▸ DOCUMENT SEGMENT
>>

# ARB Bearings



## Life Aquatic (Oct 24, 2006)

I'm full of questions tonight, but I promise to stop with my third one so I'm not hogging it up.

Here it is: Are the ARB ABEC-5 bearings any faster than the shielded stainless versions?

I've tested ABEC-7 in both shielded stainless and ceramic. Both are noticably quieter possibly due to the higher tolerance and add distance to my cast. I'm thinking about trying the Shimano ARB type when replacing the bearings in an older green Curado. Academy has them for about $27 a pair, which is higher $$$ than I can get the ABEC-7 regular stainless. The anti-rust is a plus but I don't know if the ARB coating will slow them down any.


----------



## Muddskipper (Dec 29, 2004)

IMO they are a little louder, but are verydurable.

The nice thing is, they are un-sheilded, so trash (ie: Sand & Grit) does not get caught inside them, hence slowing them down.

I like to oil mine on almost every trip since there is no way of oil being held in them.

My favorite place for the ARB is on the older GREEN curado's and silver chronarchs, is on the spool shaft. This is not the same size as the ones you buy at Academy.

Order them direct from Shimano, stick them on, and they are good to go.


----------



## Bantam1 (Jun 26, 2007)

The ABEC 5 bearings are much faster than the standard stainless bearings we use. They are also oil filled vs. light grease filled. 


The ARB has proven itself to work well in the salt environment. It is easy to clean and relubricate. We also offer a sheilded version that we are using in the CORE and the Calais DC. These freespool very, very well.


----------



## Life Aquatic (Oct 24, 2006)

*Thanks*

Had I known you were going to launch the product announcement today I would have waited sending some questions to give you a breather. And you still answered every one. Impressive - to your product knowledge and responsiveness.


----------



## Bantam1 (Jun 26, 2007)

Yesterday was a long and gruling day for me... I still had to answer emails, PM's from this board and 4 others plus posting the product info all the other 4 boards. 

I went home and had a beer for once and everything was much better


----------



## wolverine (May 29, 2004)

<<

▸ INFORMATION SUPPLIED

>>

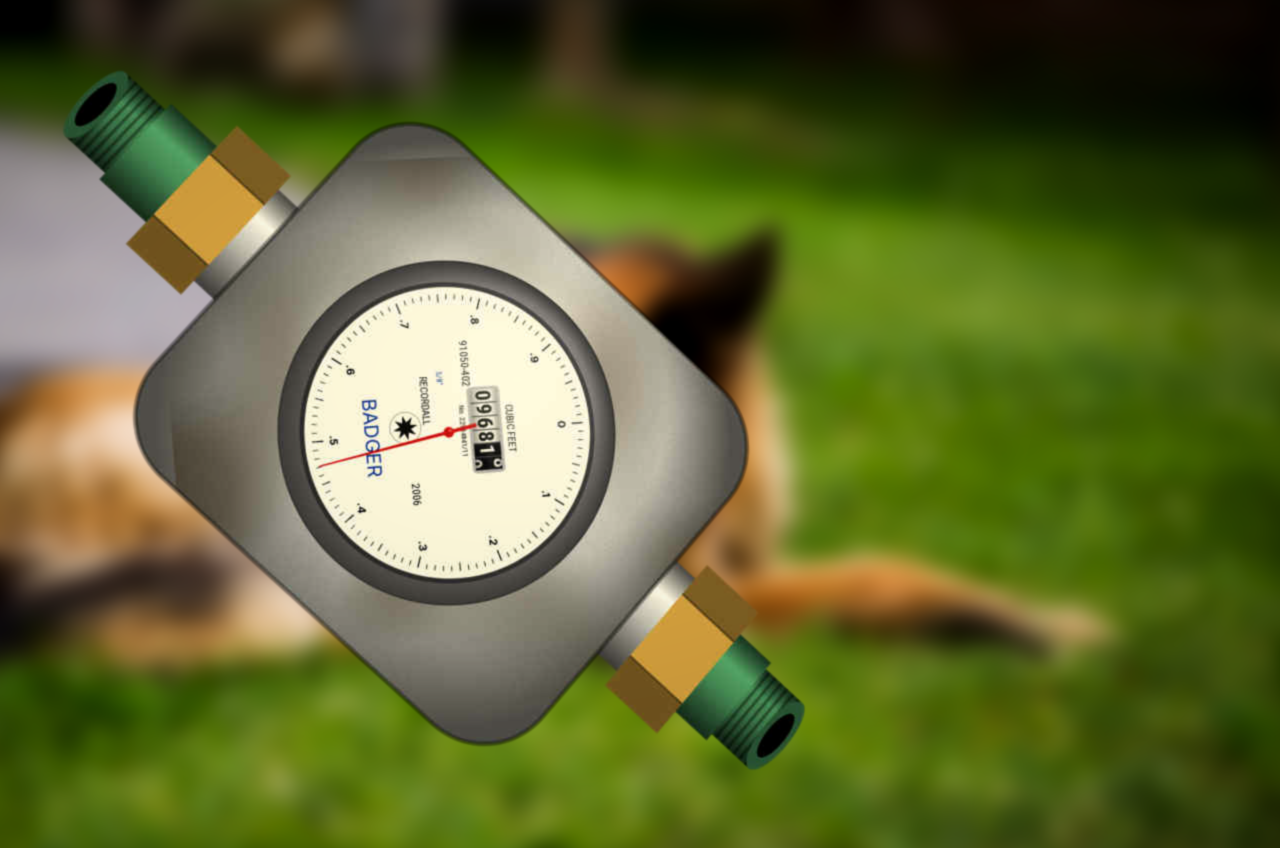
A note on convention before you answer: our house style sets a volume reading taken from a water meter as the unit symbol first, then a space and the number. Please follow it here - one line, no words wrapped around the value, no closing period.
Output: ft³ 96818.47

<<

▸ WORK ITEM
Return the passage of the ARB bearings thread starting with "I like to oil" and going on through "buy at Academy.", copied word for word.

▸ ANSWER SECTION
I like to oil mine on almost every trip since there is no way of oil being held in them.

My favorite place for the ARB is on the older GREEN curado's and silver chronarchs, is on the spool shaft. This is not the same size as the ones you buy at Academy.